Records shown Start Marker
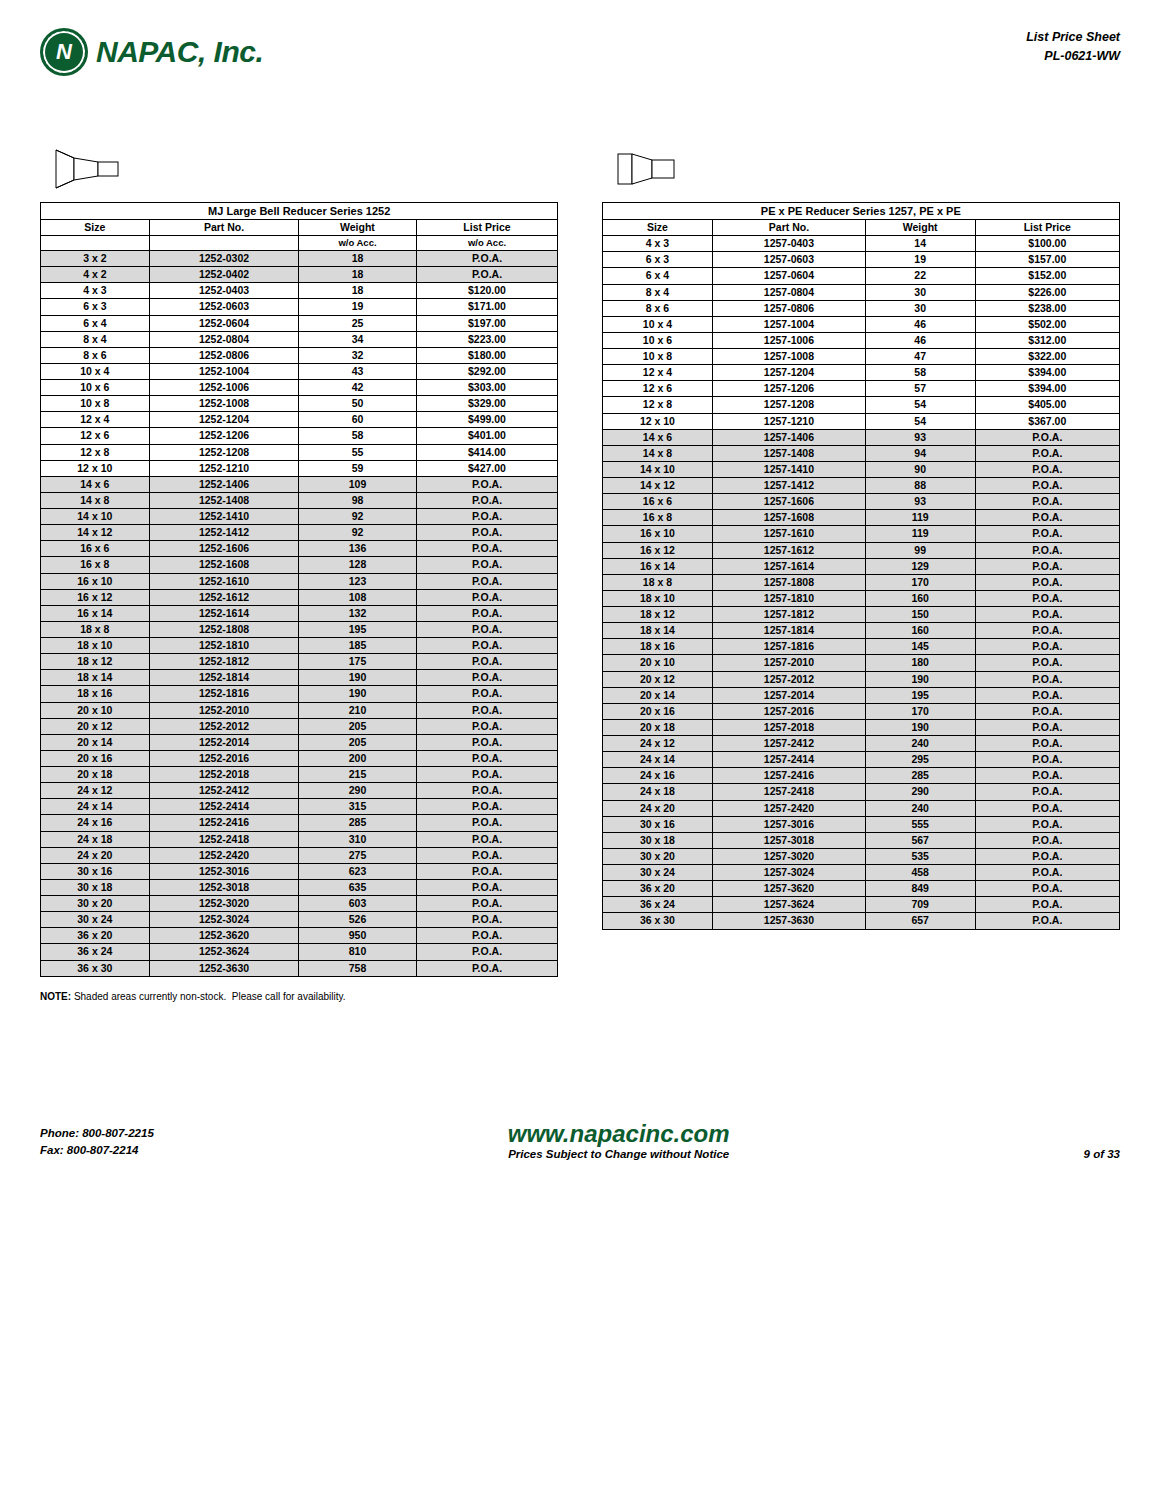N
NAPAC, Inc.
List Price Sheet
PL-0621-WW
MJ Large Bell Reducer Series 1252
| Size | Part No. | Weight | List Price |
| --- | --- | --- | --- |
| | | w/o Acc. | w/o Acc. |
| 3 x 2 | 1252-0302 | 18 | P.O.A. |
| 4 x 2 | 1252-0402 | 18 | P.O.A. |
| 4 x 3 | 1252-0403 | 18 | $120.00 |
| 6 x 3 | 1252-0603 | 19 | $171.00 |
| 6 x 4 | 1252-0604 | 25 | $197.00 |
| 8 x 4 | 1252-0804 | 34 | $223.00 |
| 8 x 6 | 1252-0806 | 32 | $180.00 |
| 10 x 4 | 1252-1004 | 43 | $292.00 |
| 10 x 6 | 1252-1006 | 42 | $303.00 |
| 10 x 8 | 1252-1008 | 50 | $329.00 |
| 12 x 4 | 1252-1204 | 60 | $499.00 |
| 12 x 6 | 1252-1206 | 58 | $401.00 |
| 12 x 8 | 1252-1208 | 55 | $414.00 |
| 12 x 10 | 1252-1210 | 59 | $427.00 |
| 14 x 6 | 1252-1406 | 109 | P.O.A. |
| 14 x 8 | 1252-1408 | 98 | P.O.A. |
| 14 x 10 | 1252-1410 | 92 | P.O.A. |
| 14 x 12 | 1252-1412 | 92 | P.O.A. |
| 16 x 6 | 1252-1606 | 136 | P.O.A. |
| 16 x 8 | 1252-1608 | 128 | P.O.A. |
| 16 x 10 | 1252-1610 | 123 | P.O.A. |
| 16 x 12 | 1252-1612 | 108 | P.O.A. |
| 16 x 14 | 1252-1614 | 132 | P.O.A. |
| 18 x 8 | 1252-1808 | 195 | P.O.A. |
| 18 x 10 | 1252-1810 | 185 | P.O.A. |
| 18 x 12 | 1252-1812 | 175 | P.O.A. |
| 18 x 14 | 1252-1814 | 190 | P.O.A. |
| 18 x 16 | 1252-1816 | 190 | P.O.A. |
| 20 x 10 | 1252-2010 | 210 | P.O.A. |
| 20 x 12 | 1252-2012 | 205 | P.O.A. |
| 20 x 14 | 1252-2014 | 205 | P.O.A. |
| 20 x 16 | 1252-2016 | 200 | P.O.A. |
| 20 x 18 | 1252-2018 | 215 | P.O.A. |
| 24 x 12 | 1252-2412 | 290 | P.O.A. |
| 24 x 14 | 1252-2414 | 315 | P.O.A. |
| 24 x 16 | 1252-2416 | 285 | P.O.A. |
| 24 x 18 | 1252-2418 | 310 | P.O.A. |
| 24 x 20 | 1252-2420 | 275 | P.O.A. |
| 30 x 16 | 1252-3016 | 623 | P.O.A. |
| 30 x 18 | 1252-3018 | 635 | P.O.A. |
| 30 x 20 | 1252-3020 | 603 | P.O.A. |
| 30 x 24 | 1252-3024 | 526 | P.O.A. |
| 36 x 20 | 1252-3620 | 950 | P.O.A. |
| 36 x 24 | 1252-3624 | 810 | P.O.A. |
| 36 x 30 | 1252-3630 | 758 | P.O.A. |
NOTE: Shaded areas currently non-stock. Please call for availability.
PE x PE Reducer Series 1257, PE x PE
| Size | Part No. | Weight | List Price |
| --- | --- | --- | --- |
| 4 x 3 | 1257-0403 | 14 | $100.00 |
| 6 x 3 | 1257-0603 | 19 | $157.00 |
| 6 x 4 | 1257-0604 | 22 | $152.00 |
| 8 x 4 | 1257-0804 | 30 | $226.00 |
| 8 x 6 | 1257-0806 | 30 | $238.00 |
| 10 x 4 | 1257-1004 | 46 | $502.00 |
| 10 x 6 | 1257-1006 | 46 | $312.00 |
| 10 x 8 | 1257-1008 | 47 | $322.00 |
| 12 x 4 | 1257-1204 | 58 | $394.00 |
| 12 x 6 | 1257-1206 | 57 | $394.00 |
| 12 x 8 | 1257-1208 | 54 | $405.00 |
| 12 x 10 | 1257-1210 | 54 | $367.00 |
| 14 x 6 | 1257-1406 | 93 | P.O.A. |
| 14 x 8 | 1257-1408 | 94 | P.O.A. |
| 14 x 10 | 1257-1410 | 90 | P.O.A. |
| 14 x 12 | 1257-1412 | 88 | P.O.A. |
| 16 x 6 | 1257-1606 | 93 | P.O.A. |
| 16 x 8 | 1257-1608 | 119 | P.O.A. |
| 16 x 10 | 1257-1610 | 119 | P.O.A. |
| 16 x 12 | 1257-1612 | 99 | P.O.A. |
| 16 x 14 | 1257-1614 | 129 | P.O.A. |
| 18 x 8 | 1257-1808 | 170 | P.O.A. |
| 18 x 10 | 1257-1810 | 160 | P.O.A. |
| 18 x 12 | 1257-1812 | 150 | P.O.A. |
| 18 x 14 | 1257-1814 | 160 | P.O.A. |
| 18 x 16 | 1257-1816 | 145 | P.O.A. |
| 20 x 10 | 1257-2010 | 180 | P.O.A. |
| 20 x 12 | 1257-2012 | 190 | P.O.A. |
| 20 x 14 | 1257-2014 | 195 | P.O.A. |
| 20 x 16 | 1257-2016 | 170 | P.O.A. |
| 20 x 18 | 1257-2018 | 190 | P.O.A. |
| 24 x 12 | 1257-2412 | 240 | P.O.A. |
| 24 x 14 | 1257-2414 | 295 | P.O.A. |
| 24 x 16 | 1257-2416 | 285 | P.O.A. |
| 24 x 18 | 1257-2418 | 290 | P.O.A. |
| 24 x 20 | 1257-2420 | 240 | P.O.A. |
| 30 x 16 | 1257-3016 | 555 | P.O.A. |
| 30 x 18 | 1257-3018 | 567 | P.O.A. |
| 30 x 20 | 1257-3020 | 535 | P.O.A. |
| 30 x 24 | 1257-3024 | 458 | P.O.A. |
| 36 x 20 | 1257-3620 | 849 | P.O.A. |
| 36 x 24 | 1257-3624 | 709 | P.O.A. |
| 36 x 30 | 1257-3630 | 657 | P.O.A. |
Phone: 800-807-2215
Fax: 800-807-2214
www.napacinc.com
Prices Subject to Change without Notice
9 of 33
Records shown End Marker
> [Exercise aim] Without the pictures, return all the entries above exactly as they stand.

> [Solution to the problem]
N
NAPAC, Inc.
List Price Sheet
PL-0621-WW
MJ Large Bell Reducer Series 1252
| Size | Part No. | Weight | List Price |
| --- | --- | --- | --- |
| | | w/o Acc. | w/o Acc. |
| 3 x 2 | 1252-0302 | 18 | P.O.A. |
| 4 x 2 | 1252-0402 | 18 | P.O.A. |
| 4 x 3 | 1252-0403 | 18 | $120.00 |
| 6 x 3 | 1252-0603 | 19 | $171.00 |
| 6 x 4 | 1252-0604 | 25 | $197.00 |
| 8 x 4 | 1252-0804 | 34 | $223.00 |
| 8 x 6 | 1252-0806 | 32 | $180.00 |
| 10 x 4 | 1252-1004 | 43 | $292.00 |
| 10 x 6 | 1252-1006 | 42 | $303.00 |
| 10 x 8 | 1252-1008 | 50 | $329.00 |
| 12 x 4 | 1252-1204 | 60 | $499.00 |
| 12 x 6 | 1252-1206 | 58 | $401.00 |
| 12 x 8 | 1252-1208 | 55 | $414.00 |
| 12 x 10 | 1252-1210 | 59 | $427.00 |
| 14 x 6 | 1252-1406 | 109 | P.O.A. |
| 14 x 8 | 1252-1408 | 98 | P.O.A. |
| 14 x 10 | 1252-1410 | 92 | P.O.A. |
| 14 x 12 | 1252-1412 | 92 | P.O.A. |
| 16 x 6 | 1252-1606 | 136 | P.O.A. |
| 16 x 8 | 1252-1608 | 128 | P.O.A. |
| 16 x 10 | 1252-1610 | 123 | P.O.A. |
| 16 x 12 | 1252-1612 | 108 | P.O.A. |
| 16 x 14 | 1252-1614 | 132 | P.O.A. |
| 18 x 8 | 1252-1808 | 195 | P.O.A. |
| 18 x 10 | 1252-1810 | 185 | P.O.A. |
| 18 x 12 | 1252-1812 | 175 | P.O.A. |
| 18 x 14 | 1252-1814 | 190 | P.O.A. |
| 18 x 16 | 1252-1816 | 190 | P.O.A. |
| 20 x 10 | 1252-2010 | 210 | P.O.A. |
| 20 x 12 | 1252-2012 | 205 | P.O.A. |
| 20 x 14 | 1252-2014 | 205 | P.O.A. |
| 20 x 16 | 1252-2016 | 200 | P.O.A. |
| 20 x 18 | 1252-2018 | 215 | P.O.A. |
| 24 x 12 | 1252-2412 | 290 | P.O.A. |
| 24 x 14 | 1252-2414 | 315 | P.O.A. |
| 24 x 16 | 1252-2416 | 285 | P.O.A. |
| 24 x 18 | 1252-2418 | 310 | P.O.A. |
| 24 x 20 | 1252-2420 | 275 | P.O.A. |
| 30 x 16 | 1252-3016 | 623 | P.O.A. |
| 30 x 18 | 1252-3018 | 635 | P.O.A. |
| 30 x 20 | 1252-3020 | 603 | P.O.A. |
| 30 x 24 | 1252-3024 | 526 | P.O.A. |
| 36 x 20 | 1252-3620 | 950 | P.O.A. |
| 36 x 24 | 1252-3624 | 810 | P.O.A. |
| 36 x 30 | 1252-3630 | 758 | P.O.A. |
NOTE: Shaded areas currently non-stock. Please call for availability.
PE x PE Reducer Series 1257, PE x PE
| Size | Part No. | Weight | List Price |
| --- | --- | --- | --- |
| 4 x 3 | 1257-0403 | 14 | $100.00 |
| 6 x 3 | 1257-0603 | 19 | $157.00 |
| 6 x 4 | 1257-0604 | 22 | $152.00 |
| 8 x 4 | 1257-0804 | 30 | $226.00 |
| 8 x 6 | 1257-0806 | 30 | $238.00 |
| 10 x 4 | 1257-1004 | 46 | $502.00 |
| 10 x 6 | 1257-1006 | 46 | $312.00 |
| 10 x 8 | 1257-1008 | 47 | $322.00 |
| 12 x 4 | 1257-1204 | 58 | $394.00 |
| 12 x 6 | 1257-1206 | 57 | $394.00 |
| 12 x 8 | 1257-1208 | 54 | $405.00 |
| 12 x 10 | 1257-1210 | 54 | $367.00 |
| 14 x 6 | 1257-1406 | 93 | P.O.A. |
| 14 x 8 | 1257-1408 | 94 | P.O.A. |
| 14 x 10 | 1257-1410 | 90 | P.O.A. |
| 14 x 12 | 1257-1412 | 88 | P.O.A. |
| 16 x 6 | 1257-1606 | 93 | P.O.A. |
| 16 x 8 | 1257-1608 | 119 | P.O.A. |
| 16 x 10 | 1257-1610 | 119 | P.O.A. |
| 16 x 12 | 1257-1612 | 99 | P.O.A. |
| 16 x 14 | 1257-1614 | 129 | P.O.A. |
| 18 x 8 | 1257-1808 | 170 | P.O.A. |
| 18 x 10 | 1257-1810 | 160 | P.O.A. |
| 18 x 12 | 1257-1812 | 150 | P.O.A. |
| 18 x 14 | 1257-1814 | 160 | P.O.A. |
| 18 x 16 | 1257-1816 | 145 | P.O.A. |
| 20 x 10 | 1257-2010 | 180 | P.O.A. |
| 20 x 12 | 1257-2012 | 190 | P.O.A. |
| 20 x 14 | 1257-2014 | 195 | P.O.A. |
| 20 x 16 | 1257-2016 | 170 | P.O.A. |
| 20 x 18 | 1257-2018 | 190 | P.O.A. |
| 24 x 12 | 1257-2412 | 240 | P.O.A. |
| 24 x 14 | 1257-2414 | 295 | P.O.A. |
| 24 x 16 | 1257-2416 | 285 | P.O.A. |
| 24 x 18 | 1257-2418 | 290 | P.O.A. |
| 24 x 20 | 1257-2420 | 240 | P.O.A. |
| 30 x 16 | 1257-3016 | 555 | P.O.A. |
| 30 x 18 | 1257-3018 | 567 | P.O.A. |
| 30 x 20 | 1257-3020 | 535 | P.O.A. |
| 30 x 24 | 1257-3024 | 458 | P.O.A. |
| 36 x 20 | 1257-3620 | 849 | P.O.A. |
| 36 x 24 | 1257-3624 | 709 | P.O.A. |
| 36 x 30 | 1257-3630 | 657 | P.O.A. |
Phone: 800-807-2215
Fax: 800-807-2214
www.napacinc.com
Prices Subject to Change without Notice
9 of 33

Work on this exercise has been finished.